The Lancefield Collection of Streptococcus Strains

Surface Proteins:

One of the surface molecules we study is the surface M protein from group A streptococci. Our lab in collaboration with the June Scott laboratory at Emory University was the first to sequence an M protein molecule which was the first intact surface protein from a gram-positive bacterium. M protein is the major virulence factor of this organism by virtue of its ability to impede attack by human phagocytes. Physicochemical and sequence analysis from this laboratory revealed that M protein is an alpha-helical coiled-coil rope-like structure extending nearly 60 nm from the cell surface. DNA sequence analysis of the 3’ end of the M protein gene (the region involved in attachment to the cell) revealed that it is highly homologous to comparable regions of nearly all known surface proteins from gram-positive bacteria. This indicates that the mechanism of anchoring surface proteins in these bacteria also may be conserved.
Because gram-positive bacteria use their surface molecules to colonize or invade tissues, knowledge of the anchoring process will enable us to devise strategies to prevent their attachment to the cell and thus block infection, since naked bacteria cannot cause infection. During our studies to understand this attachment mechanism, we identified a membrane-associated enzyme, termed LPXTGase (see below), responsible for cleaving a highly conserved motif (LPXTG) within the anchor region of these surface proteins. Our results suggest that inhibition of this enzyme will prevent the proper attachment of most surface proteins resulting in nearly naked bacteria.

 

Vaccines and Surface Display of Proteins:

Capitalizing on the conservation of the anchoring process for surface proteins, we discovered that active polypeptides or proteins genetically fused to the common anchor region of the M protein could be used to deliver the active molecule to the surface of gram-positive bacteria (i.e., for vaccine purposes). A number of proteins from a wide range of sources (bacterial, viral, human, parasites) have been engineered to be expressed and displayed on the surface of a human commensal bacterium (Streptococcus gordonii). When placed into the nasopharynx of mice, these recombinant bacteria remained there for up to 12 weeks. During that time the colonized mice produced antigen-specific serum IgG, salivary IgA and T-cell responses to the surface expressed proteins. We anticipate that this live vaccine approach may be used for a variety of antigens to protect against invasion by disease organisms. 

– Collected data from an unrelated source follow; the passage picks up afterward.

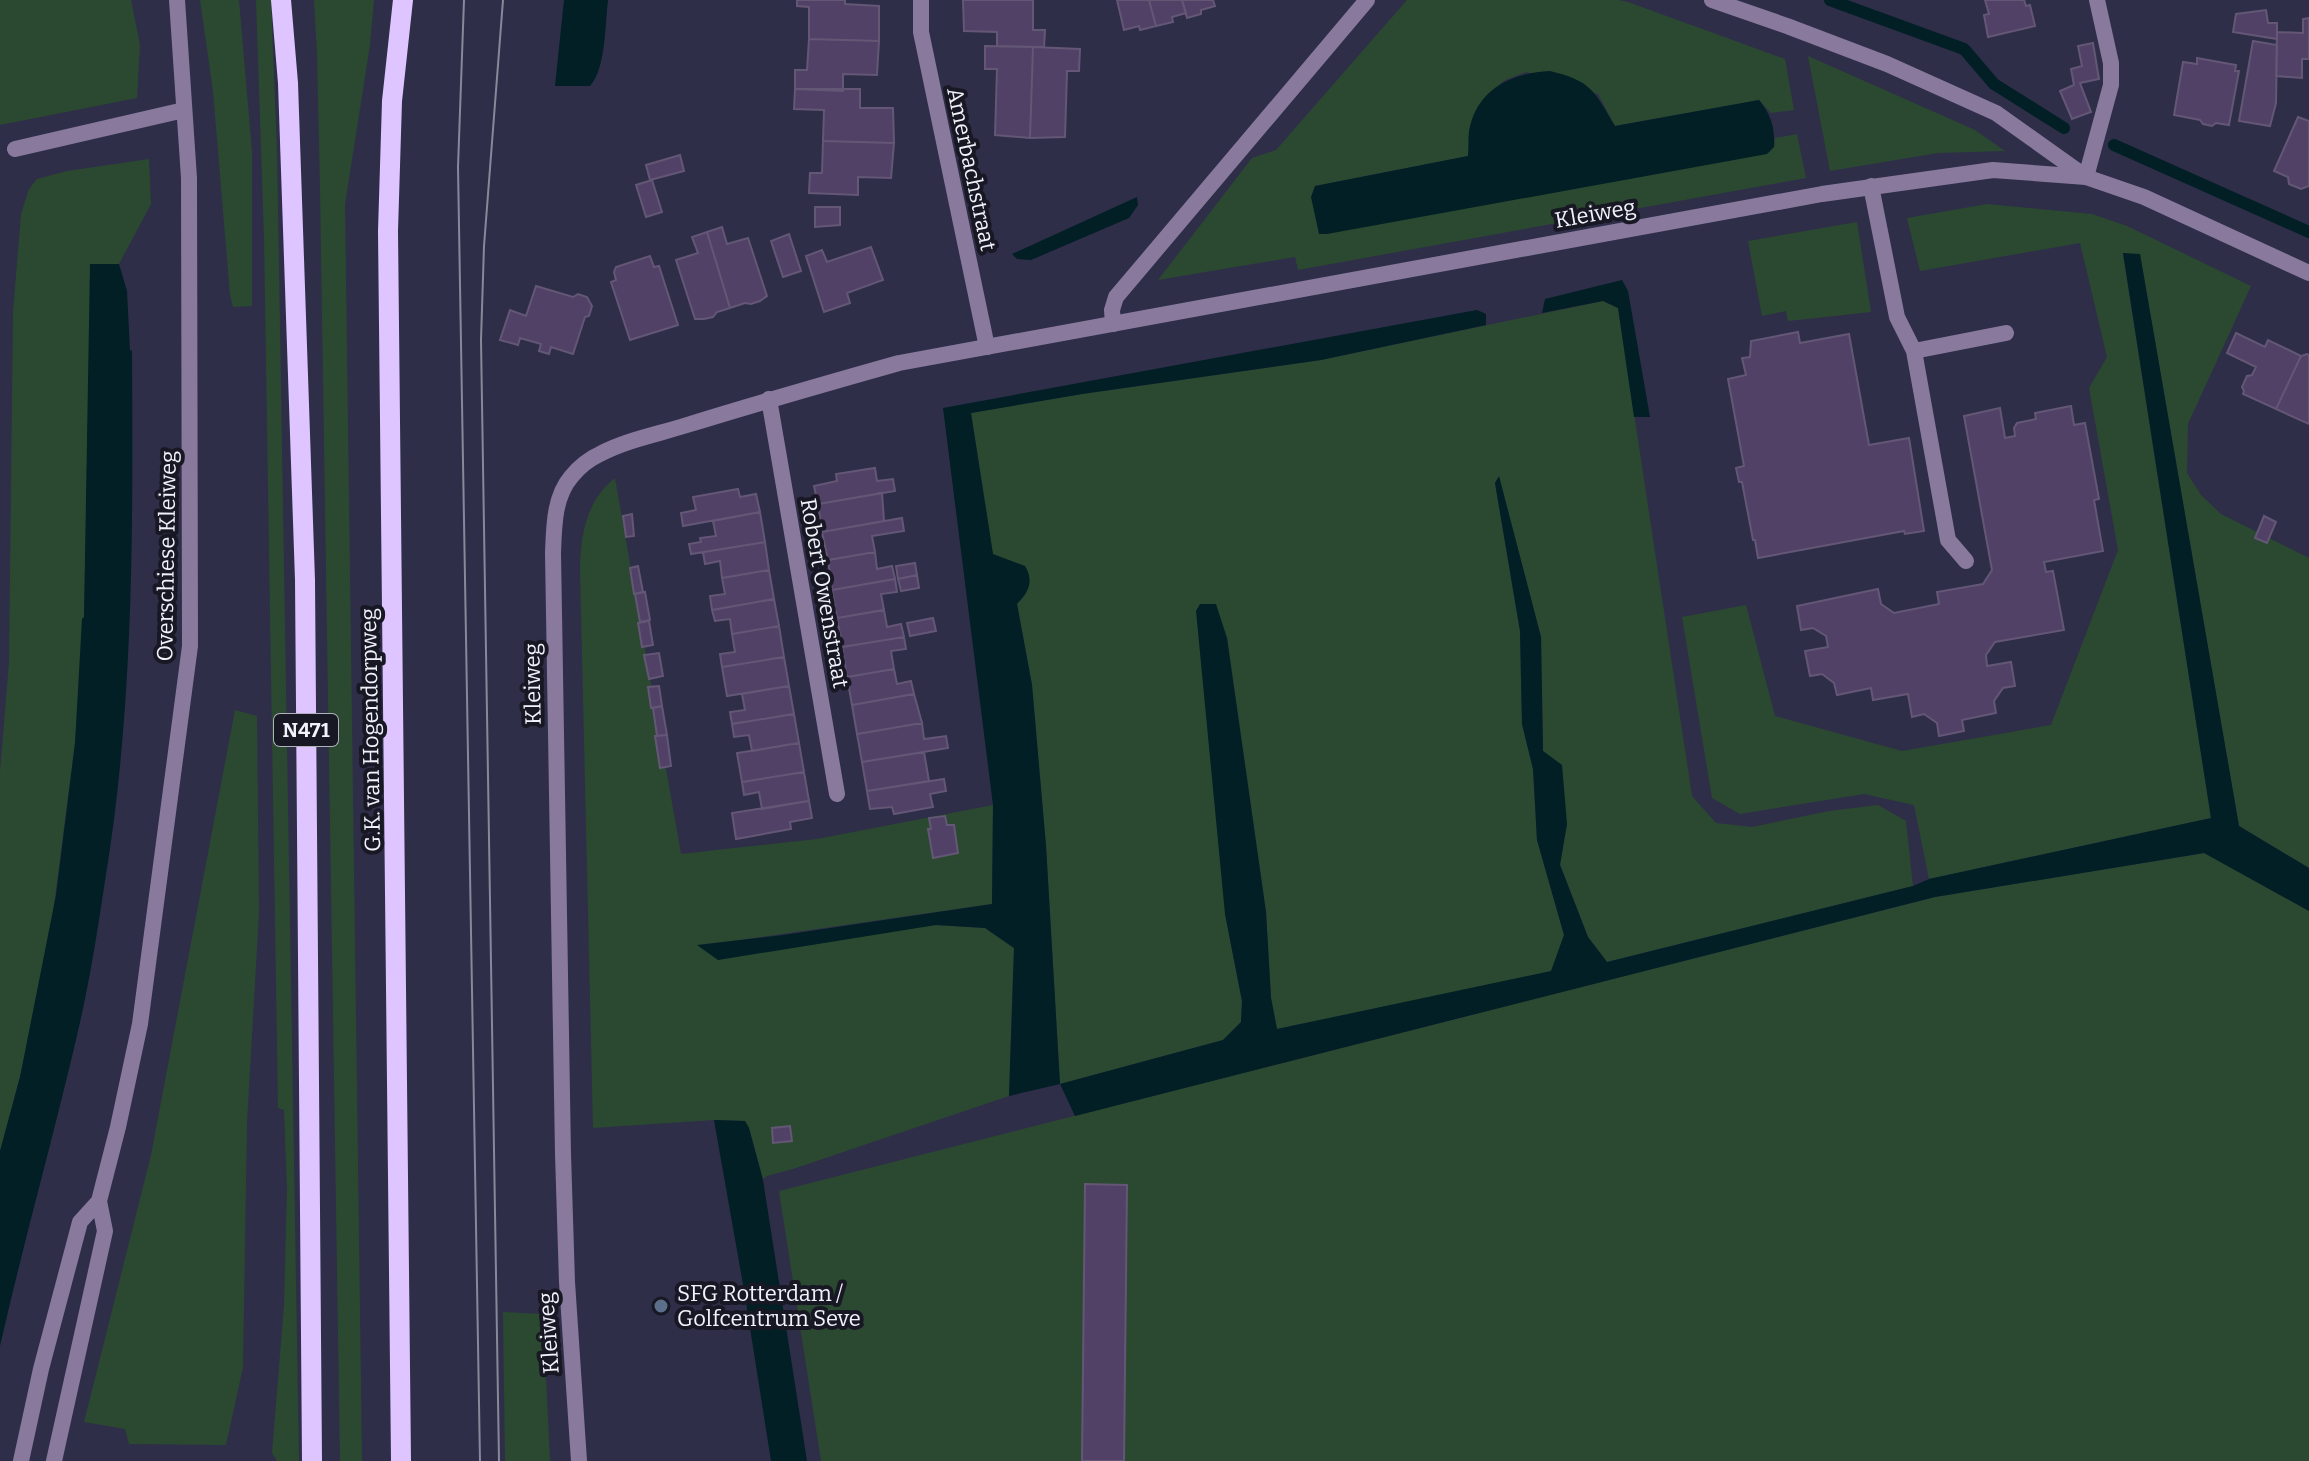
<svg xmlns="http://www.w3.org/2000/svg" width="2309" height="1461" viewBox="0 0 2309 1461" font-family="Bitter,serif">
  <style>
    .green { fill: #2b4930 }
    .water { fill: #011f25 }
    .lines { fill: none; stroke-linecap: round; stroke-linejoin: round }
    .stream { stroke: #011f25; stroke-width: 12 }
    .building { fill: #514166; stroke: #635775; stroke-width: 2 }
    .service { stroke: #897a9d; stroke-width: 16 }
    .minor { stroke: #897a9d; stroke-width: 16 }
    .tertiary { stroke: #897a9d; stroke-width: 16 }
    .primary { stroke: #dec5ff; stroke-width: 20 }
    .tram { stroke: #88889b; stroke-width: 2 }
    .service-dot { fill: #5c6f8a; stroke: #181824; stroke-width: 3 }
    .labels { text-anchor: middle; stroke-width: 8; stroke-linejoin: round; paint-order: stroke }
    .shield { fill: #181824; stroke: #b1b1bc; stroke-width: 2 }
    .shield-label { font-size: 20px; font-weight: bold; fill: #f2f2fd }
    .street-label { font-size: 22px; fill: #f2f2fd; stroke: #181824 }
    .poi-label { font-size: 22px; fill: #f2f2fd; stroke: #181824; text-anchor: start }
  </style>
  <rect width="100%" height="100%" fill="#2e2e49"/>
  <path class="green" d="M0,0h131l9,45 -3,53 -137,27z
    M200,0h39l13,152v154l-19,1 -3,-12 -17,-204z
    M256,0h15l6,150 22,1311h-22l-5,-8 12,-148 3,-115 -3,-80 -6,-2 -14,-870z
    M314,0h60l-4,45 -25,159 17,1257h-22l-20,-1273 -3,-134z
    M1407,0h212l9,2 157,57 9,51 -23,3 -12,-13 -144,26 -17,-32 -72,-22 -21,8 -16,13 -20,40 -1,23 -153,30 459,-39 1,-9 22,-4 9,44 -508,92 -3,-13 -137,23 94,-122 24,-8z
    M1808,56l167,74 30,21 -67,2 -108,18z
    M149,159l2,45 -32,60h-28l-7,353 -9,126 -25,193 -30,141 -20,74v-379l9,-110 4,-350 8,-98 8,-25 8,-10 30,-8z
    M1987,204l105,10 35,12 124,60 -63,138 -1,49 14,22 20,19 88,44v310l-70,-42 -99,-572h-17l88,564 -282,61 -15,-74 -50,-11 -124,20 -28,-16 -30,-181 64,-12 29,111 127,35 149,-26 67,-175 -29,-162 18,-31 -27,-114 -160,28 -13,-53z
    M1857,222l14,90 -83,9 -2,-10 -24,5 -14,-75z
    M1603,301l15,7 74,488 24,27 36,4 77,-16 49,-6 28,16 7,65 -306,76 -19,-25 -28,-73 7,-40 -24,-73 -2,-114 -42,-160 -4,6 25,148 2,93 11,45 4,71 27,95 -13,37 -274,57 -6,-31 -5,-86 -39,-274 -2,276 17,88 -1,20 -18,18 -163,44 -14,-238 -14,-161 -15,-82 8,-37 -32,-11 -22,-142 111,-19 239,-34z
    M615,478l66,376 136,-15 176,-34 -1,99 -294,42 238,-21 49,3 29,20 -5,148 -216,73 -26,7 -4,3 -14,-51 -4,-7 -31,-1 -121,8 -13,-559c1,-35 6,-68 35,-91z
    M235,710l22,6 2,197 -12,209 -4,245 -17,78 -97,-1 -4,-15 -41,-7 67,-267z
    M2205,853l104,58v550h-1488l-42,-270 1156,-294z
    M503,1312l40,2 7,147h-45z"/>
  <path class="water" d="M564,0h44c-3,24 -2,69 -18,86h-35z
    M1550,71c42,10 44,20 65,55l144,-26c12,14 16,28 15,47l-7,7 -440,80h-8l-8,-37 4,-11 153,-30c1,-8 0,-17 1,-25 8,-42 42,-58 81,-60z
    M1137,197l1,8 -9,13 -98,42 -14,-1 -5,-5z
    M2123,253l17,1 99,572 70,42v43l-105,-58 -269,44 -860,219 -15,-32 -51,12 5,-148 -29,-20 -49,-3 -218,35 -21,-15 86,-10 209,-31 1,-99 -50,-397 534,-98 9,4v11l-165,35 -239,34 -111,19 22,141 32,12c9,15 4,26 -8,38l15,81 14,161 14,238 163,-44 18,-18 1,-21 -17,-87 -29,-303 4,-7h16l11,34 39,274 5,86 6,31 274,-58 13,-36 -27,-95 -4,-71 -11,-45 -2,-93 -25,-148 4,-7 42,161 2,114 19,14 5,59 -7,41 28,72 19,25 306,-76 16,-7 282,-61z
    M90,264h29l8,27 3,59 2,1c1,177 2,355 -27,530 -7,46 -14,92 -24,137 -25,110 -56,218 -81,328v-195l20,-74 36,-182 19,-152 7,-124 2,-2z
    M1622,280l6,11 22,126h-16l-16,-109 -15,-7 -61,12 3,-14z
    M714,1120l31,1 4,7 14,52 44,281h-36l-27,-171z"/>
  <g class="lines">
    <path class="stream" d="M1830,0l134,49 30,35 70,44
      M2114,145l195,87"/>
  </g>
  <path class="building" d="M797,0h48v4l34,2v35l-70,-2v-32l-12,-1z
    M963,0h70v30h12l-1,17 -47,-1v-14l-33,-1z
    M1117,0h32l7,26 -16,4 -1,-4 -15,4z
    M1149,0h33l4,13 -14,4 1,5 -17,4z
    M1182,0h31l2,6 -14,4v4l-14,4z
    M1985,0h39l2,6 4,-1 5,21 -47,11 -4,-22 5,-1z
    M2266,10l2,13h9v16l-44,-7 3,-18z
    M2309,18v41h-7v19l-26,-2 1,-44 26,1v-14z
    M809,39l70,2 -2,34 -34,-1v17l-48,-2v-19h12z
    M2253,41l24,4 -1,58 -6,23 -31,-5z
    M2093,43l6,36 -19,4 11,29 -19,7 -12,-28 14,-6 -3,-16 11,-3 -4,-20z
    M985,46l48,1 -3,91 -35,-3 2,-66h-12z
    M1033,47l47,2 -1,22h-12l-2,66 -35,1z
    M2197,58l39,7 -1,6h4l-10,54 -13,-2 -4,3 -9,-2 -3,-4 -26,-5 9,-53 14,2z
    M795,89h65v19h33l1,35 -71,-2 1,-31 -30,-1z
    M2298,117l11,4v65l-8,3 -12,-5 -1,-7 -14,-6z
    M823,141l71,2 -3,35 -33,-1v18l-49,-2 1,-20h12z
    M680,155l4,16 -34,9 -4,-15z
    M652,180l10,32 -16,5 -10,-32z
    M815,207h25v18l-25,2z
    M722,227l5,17 21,-6 19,58 -7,5 -9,3 -6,-1 -15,5 -23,-76z
    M707,232l23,76 -13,4 -4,5 -9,2h-9l-19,-59 22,-7 -6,-16z
    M789,234l12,37 -18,6 -12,-36z
    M871,247l12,33 -36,13 3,10 -26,9 -18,-56 16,-6 5,12z
    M650,256l4,11 5,-1 19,59 -48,15 -19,-58 5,-2 -2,-8 2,-5z
    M536,286l37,11 5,-3 9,3 5,9 -3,10 -4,1 -12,37 -22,-7 -2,7 -10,-3 2,-7 -21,-6 -2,7 -18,-5 10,-30 16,6z
    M1798,332l2,11 49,-9 20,111 40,-7 15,93 -19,3 -1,-3 -146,27 -3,-18h-2l-11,-58h-3l-3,-14 8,-2 -16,-87 18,-4 -4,-17 8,-1 1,-16z
    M2236,333l29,14 3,-7 33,16 -25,53 -33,-15 1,-3 -2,-4 5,-11 5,-1 4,-8 -29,-14z
    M2307,354l2,1v69l-33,-15 25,-53z
    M2071,406l3,19 11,-2 14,76 -5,1 9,51 -59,11 2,10 7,-1 11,59 -69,12 -9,13 1,11 24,-4 4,24 -12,2 -9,13 2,12 -34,7 2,11 -25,5 -2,-13 -13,-9 -12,3 -4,-23 -35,6 -2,-12 -34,7 -3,-12 -12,-9 -12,2 -5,-25 23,-4 -2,-11 -13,-8 -12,2 -4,-24 81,-17 3,15 13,9 45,-9 -2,-12 46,-8 9,-14 -28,-154 36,-8 5,30 10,-2 -1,-8 3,-5 19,-4 -1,-6z
    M875,468l2,13 16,-2 2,12 -77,13 -4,-18 23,-5 -1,-7z
    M738,489l2,8 16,-3 4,18 -77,14 -2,-13 15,-3 -3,-13z
    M882,493l2,28 -62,11 -4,-28z
    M760,512l5,30 -74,12 -2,-10 12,-2 -1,-4 16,-2 -3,-15z
    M632,514l2,22 -8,1 -3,-21z
    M2264,516l12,6 -9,21 -12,-5z
    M902,518l2,13 -32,5 3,16 -47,8 -6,-28z
    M765,542l4,28 -47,8 -2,-17 -15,3 -2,-12z
    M875,552l2,17 15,-3 3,13 -63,11 -4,-30z
    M915,563l2,12 -19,4 -2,-13z
    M638,566l5,26 -9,2 -4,-26z
    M769,570l5,29 -62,11 -2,-14 15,-2 -3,-16z
    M917,575l2,13 -18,3 -3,-12z
    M895,579l2,13 -16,2 3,16 -47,8 -5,-28z
    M645,592l5,28 -10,2 -5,-28z
    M774,599l5,27 -47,8 -2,-15 -15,2 -3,-11z
    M884,610l3,17 14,-3 3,13 -62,10 -5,-29z
    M933,618l3,13 -26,5 -3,-13z
    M649,621l4,24 -11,2 -4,-24z
    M779,626l5,31 -62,10 -2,-13 15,-2 -3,-18z
    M904,637l2,12 -15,2 3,18 -47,8 -5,-30z
    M659,653l4,23 -14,3 -5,-24z
    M784,657l5,29 -62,10 -5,-29z
    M894,669l3,15 14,-3 3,13 -62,11 -5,-28z
    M659,686l3,20 -11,2 -3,-21z
    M789,686l5,28 -62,10 -2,-12 15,-2 -3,-16z
    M914,694l8,29 -65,11 -5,-29z
    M662,706l5,29 -10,1 -4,-28z
    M794,714l5,29 -47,8 -3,-16 -15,2 -2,-13z
    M922,723l2,16 22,-3 2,12 -86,14 -5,-28z
    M667,735l4,31 -11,2 -5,-32z
    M799,743l5,29 -62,10 -5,-29z
    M924,752l5,29 -62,10 -5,-29z
    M804,772l5,29 -47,8 -3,-17 -15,3 -2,-13z
    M944,779l2,12 -16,3 3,13 -39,7 -2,-7 -22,2 -3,-18z
    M809,801l3,17 -22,4 1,7 -55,10 -4,-26z
    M945,816l2,9h7l4,28 -25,5 -5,-29h3l-2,-11z
    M790,1126l2,15 -19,2 -1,-15z
    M1085,1184l42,1 -3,276h-42z"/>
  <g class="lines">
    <path class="service" d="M1871,186l26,131 17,34 34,189 18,21
      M1914,351l92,-18"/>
    <path class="minor" d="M921,0v32l66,315
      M1712,0l75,26 100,38 109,49 90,64 25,-92v-22l-14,-63
      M15,149l169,-39
      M1113,324l-1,-14 4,-13 251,-297
      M769,399l68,395
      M21,1461l20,-92 39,-147 19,-21
      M54,1461l51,-230 -6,-30 19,-74 22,-103 50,-378 -1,-468 -12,-178"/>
    <path class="tertiary" d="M579,1461l-12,-179 -4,-128 -10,-601c1,-26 1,-56 18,-76 8,-10 18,-18 29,-23 26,-14 59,-20 87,-29 71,-22 141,-42 212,-62l923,-169 171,-24 93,7 58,20 165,76"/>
    <path class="primary" d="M281,0l7,83 17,497 7,881
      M401,1461l-13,-1230 4,-130 11,-101"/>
    <path class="tram" d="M464,0l-6,167 22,1294
      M499,1461l-18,-1121 3,-94 19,-246"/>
  </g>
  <circle class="service-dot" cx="661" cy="1306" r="8"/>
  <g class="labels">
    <rect class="shield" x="274" y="714" width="64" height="32" rx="6"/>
    <g class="shield-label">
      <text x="306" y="737">N471</text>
    </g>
    <g class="street-label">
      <text transform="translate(972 169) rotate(78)" y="8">Amerbachstraat</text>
      <text transform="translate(1595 213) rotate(-10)" y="8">Kleiweg</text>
      <text transform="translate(166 556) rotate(-89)" y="8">Overschiese Kleiweg</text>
      <text transform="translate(825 593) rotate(80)" y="8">Robert Owenstraat</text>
      <text transform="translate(532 684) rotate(-91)" y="8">Kleiweg</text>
      <text transform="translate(370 730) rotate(-91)" y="8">G.K. van Hogendorpweg</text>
      <text transform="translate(548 1333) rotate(-94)" y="8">Kleiweg</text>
    </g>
    <g class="poi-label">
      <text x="677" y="1301">SFG Rotterdam /<tspan x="677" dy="25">Golfcentrum Seve</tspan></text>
    </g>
  </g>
</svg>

We also focus on the mechanisms by which gram-positive bacteria, particularly streptococci, cause disease and use this information in the development of methods to induce a protective mucosal immune response.  Development of a cross-protective vaccine for group A streptococcal infection has been one of the major objectives of this laboratory for many years. The identification of a conserved region within the M protein of all of the >125 different serotypes of group A streptococci enabled us to design experiments to determine if a vaccine comprising this region would protect against infection by multiple serotypes of streptococci.  Synthetic peptides based on the carboxyl half of the M6 protein linked to the B subunit of cholera toxin (CTB) were shown by this laboratory to be effective in significantly reducing colonization upon intranasal challenge with a heterologous serotype in a mouse model.  This finding suggests that local immunization with the conserved region can protect at the mucosa and may be the first step in designing an anti-streptococcal vaccine.

 

Surface protein anchoring in Gram-positive bacteria:

We discovered that the precursors of most surface proteins on gram-positive bacteria have a C-terminal hydrophobic domain and charged tail, preceded by a conserved LPXTG motif that signals the anchoring process. This motif is the substrate for an enzyme, termed sortase, which has transpeptidation activity resulting in the cleavage of the LPXTG sequence and ultimate attachment of the protein to the peptidoglycan. While screening a group A streptococcal extract for other cleavage activities towards the LPXTG motif we identified an enzyme (which we term "LPXTGase") that differs significantly from sortase but also cleaves this motif at a different bond. The enzyme is heavily glycosylated, which is required for its activity. Amino acid composition and sequence analysis revealed that LPXTGase differs from other enzymes, in that the molecule, which is about 14 kDa in size, has no aromatic amino acids, is rich in alanine and D-alanine, and is 30% composed of uncommon amino acids, suggesting a non-ribosomal synthesis. A similar enzyme found in the membrane extract of Staphylococcus aureus, and S. pneumoniae, indicates that this unusual molecule may be common among gram-positive bacteria. Whereas peptide antibiotics have been reported from bacillus species that also contain unusual amino acids and are synthesized non-ribosomally on amino acid-activating polyenzyme templates, this would be the first reported enzyme that may be similarly synthesized. However, non-ribosomal peptide synthetases have not been found in the streptococcal genome. Studies are in progress to both further define the LPXTGase enzyme and its role in the attachment process and to identify inhibitors, because such inhibitors may be considered a new class of antibiotic.